Fetal head station assessment by TPUS has been studied using different methods of assessment including head-symphysis distance [20], angle of progression [21], and head-perineum distance (HPD) [22, 23]. This study chose the HPD for the easiness of the technique and previous experience with the technique [23]. HPD showed a moderate correlation with VE in the assessment of head station. The assessment of labor progress using TPUS has showed an overall more acceptance of women over repeated VE. The use of the sonopartogram introduced by Hassan et al. [11] allows even complete follow-up of women during labor and with comparable accuracy and convenience to the conventional partogram. The study had several strength points; the blinding of the VE and TPUS assessors decreases the bias of the results and allowed commencement of the study without interfering with the labor management. The choice of HPD might be considered as one of the merits of the study; the easiness of this technique makes this assessment tool easy to learn for most physicians and easy to be applied by almost any ultrasound machine.
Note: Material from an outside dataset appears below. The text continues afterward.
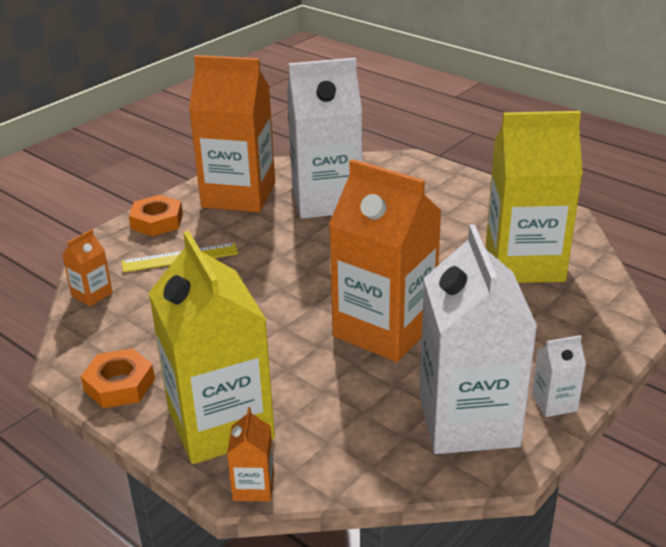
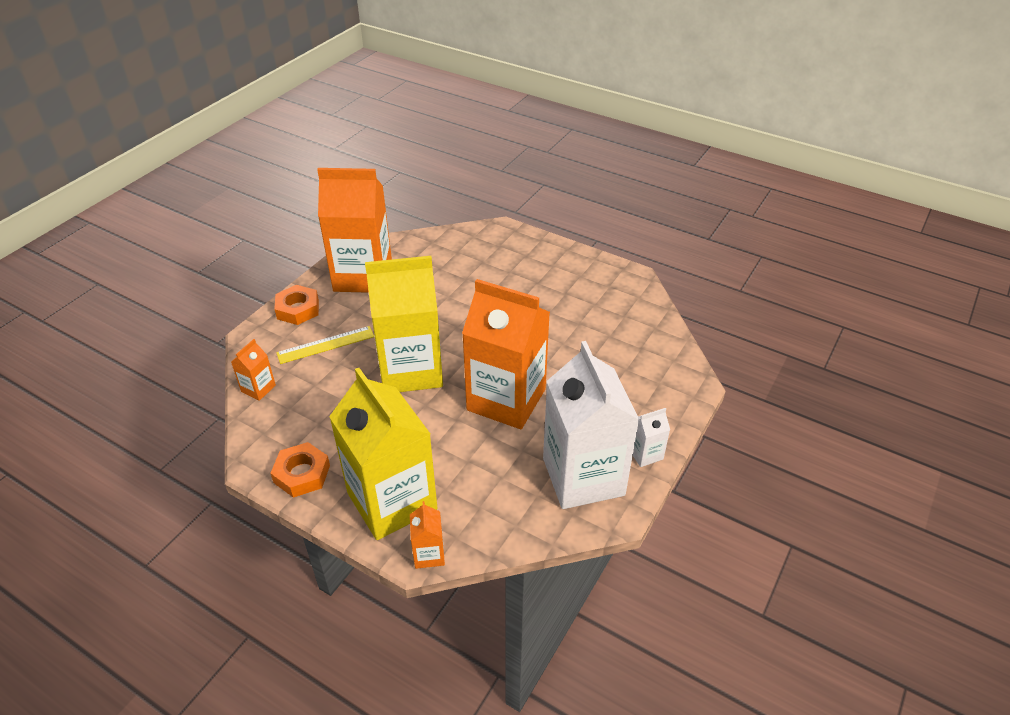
camera: 10 degrees left, 10 degrees up
(326, 200) = (438, 276): white carton -> none
(524, 263) = (607, 326): yellow carton -> yellow carton (411, 370)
This study does not only provide an alternative assessment tool for assessing cervical dilatation and fetal head descent, but provide a whole assessment method of the progress of labor together with assessment of maternal and fetal condition using the sonopartogram. Still, the relatively small number of participants might be considered as a limitation to the study.

Conclusion

Assessment of labor progress using transperineal ultrasound and the suggested sonopartogram can be an alternative to the conventional partogram especially when repeated VE is not desirable as in cases with prolonged labor, premature rupture of membranes, or patient non-compliance.